6. The composition of claim 1, wherein: the composition comprises a thickening agent selected from carrageenan, carboxyvinyl polymer, hydroxyethyl cellulose, clay, karaya gum, xanthan gum, gum arabic, tragacanth gum, colloidal magnesium aluminum silicate, silica or combinations thereof.

7. The composition of claim 1, wherein: the composition contains a liquid dispersant selected from the group consisting of glycerin, propylene glycol, polyethylene glycol, and combinations thereof.

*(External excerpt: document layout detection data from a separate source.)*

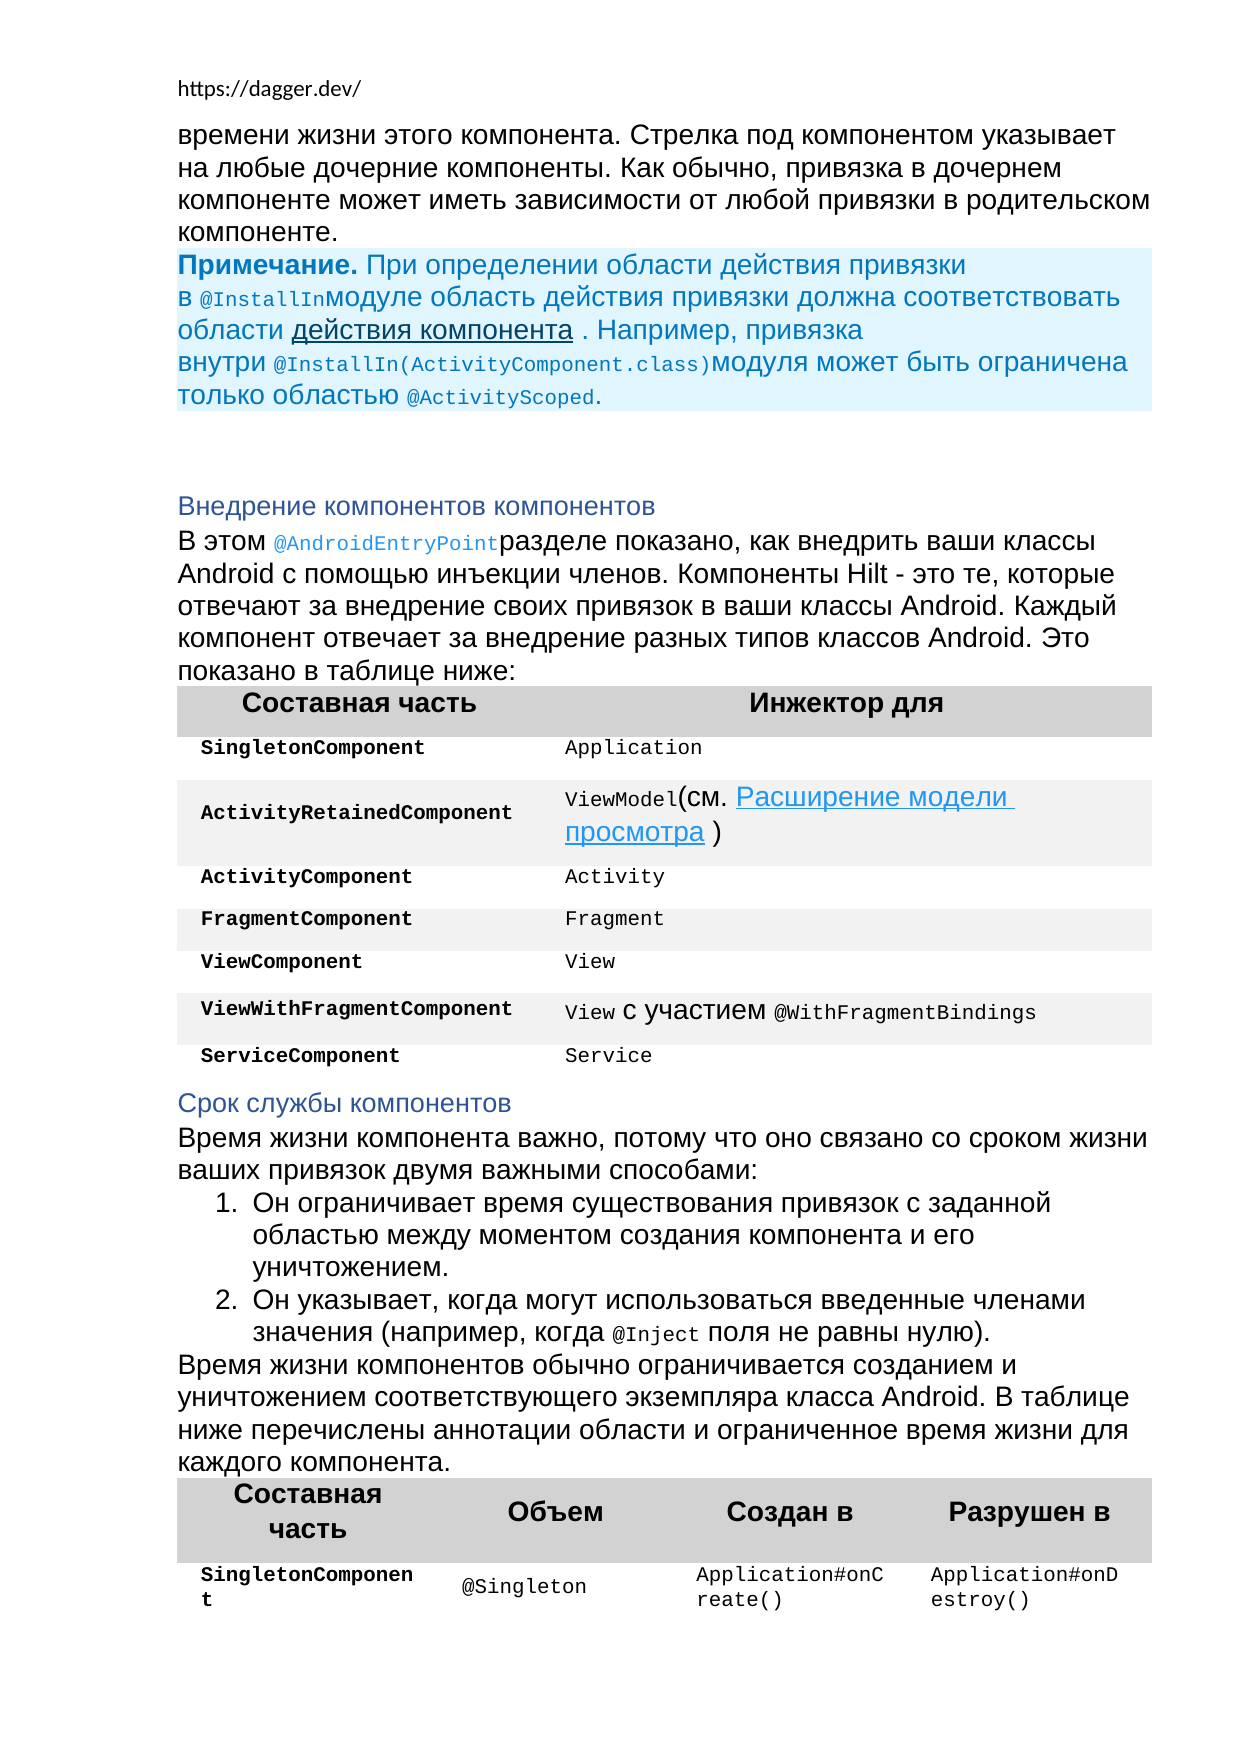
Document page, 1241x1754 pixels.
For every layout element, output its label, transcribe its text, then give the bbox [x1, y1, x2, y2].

table_cell @Singleton [438, 1564, 673, 1631]
table_cell ViewWithFragmentComponent [177, 993, 541, 1045]
table_header Составная часть [177, 1478, 438, 1563]
table_cell View с участием @WithFragmentBindings [541, 993, 1152, 1045]
text Примечание. При определении области действия привязки в @InstallInмодуле область действия привязки должна соответствовать области действия компонента . Например, привязка внутри @InstallIn(ActivityComponent.class)модуля может быть ограничена только областью @ActivityScoped. [177, 248, 1152, 411]
table_cell Application#onDestroy() [907, 1564, 1152, 1631]
table_cell Application#onCreate() [673, 1564, 907, 1631]
list Он указывает, когда могут использоваться введенные членами значения (например, когда @Inject поля не равны нулю). [215, 1283, 1152, 1348]
text Время жизни компонента важно, потому что оно связано со сроком жизни ваших привязок двумя важными способами: [177, 1121, 1152, 1186]
table_header Разрушен в [907, 1478, 1152, 1563]
text В этом @AndroidEntryPointразделе показано, как внедрить ваши классы Android с помощью инъекции членов. Компоненты Hilt - это те, которые отвечают за внедрение своих привязок в ваши классы Android. Каждый компонент отвечает за внедрение разных типов классов Android. Это показано в таблице ниже: [177, 524, 1152, 686]
table_header Создан в [673, 1478, 907, 1563]
table_cell ViewComponent [177, 951, 541, 993]
text Время жизни компонентов обычно ограничивается созданием и уничтожением соответствующего экземпляра класса Android. В таблице ниже перечислены аннотации области и ограниченное время жизни для каждого компонента. [177, 1348, 1152, 1477]
subtitle Срок службы компонентов [177, 1087, 1152, 1118]
table_cell Application [541, 737, 1152, 780]
table_cell ServiceComponent [177, 1045, 541, 1087]
table_cell SingletonComponent [177, 1564, 438, 1631]
table_cell Fragment [541, 909, 1152, 951]
table_cell ActivityRetainedComponent [177, 780, 541, 866]
table_cell Service [541, 1045, 1152, 1087]
table_cell ViewModel(см. Расширение модели просмотра ) [541, 780, 1152, 866]
table_cell SingletonComponent [177, 737, 541, 780]
table_header Составная часть [177, 686, 541, 737]
table_cell View [541, 951, 1152, 993]
table_header Объем [438, 1478, 673, 1563]
list Он ограничивает время существования привязок с заданной областью между моментом создания компонента и его уничтожением. [215, 1186, 1152, 1283]
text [177, 118, 1152, 248]
subtitle Внедрение компонентов компонентов [177, 490, 1152, 521]
table_header Инжектор для [541, 686, 1152, 737]
table_cell FragmentComponent [177, 909, 541, 951]
table_cell Activity [541, 866, 1152, 908]
table_cell ActivityComponent [177, 866, 541, 908]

8. The composition of claim 1, wherein: the composition comprises a flavoring agent selected from the group consisting of citrus flavor, mint, berry, or combinations thereof.

9. A kit, characterized in that: comprises the following components:

a composition for remineralizing enamel, said composition being a viscous paste consisting essentially of a nanocomposite comprising amorphous phosphate and an amphoteric polymeric surfactant; wherein the amorphous phosphate is selected from amorphous calcium phosphate, amorphous calcium fluoride phosphate, or a combination thereof;

a container;

a label;

and instructions for use of the composition;

wherein the composition further comprises a bioadhesive polymer; the bioadhesive polymer is a highly charged carboxyl anionic polymer; the high-charge carboxyl anionic polymer is selected from sodium polyacrylate, potassium polyacrylate, ammonium polyacrylate, sodium alginate, carboxymethyl cellulose, sodium carboxymethyl cellulose or their combination.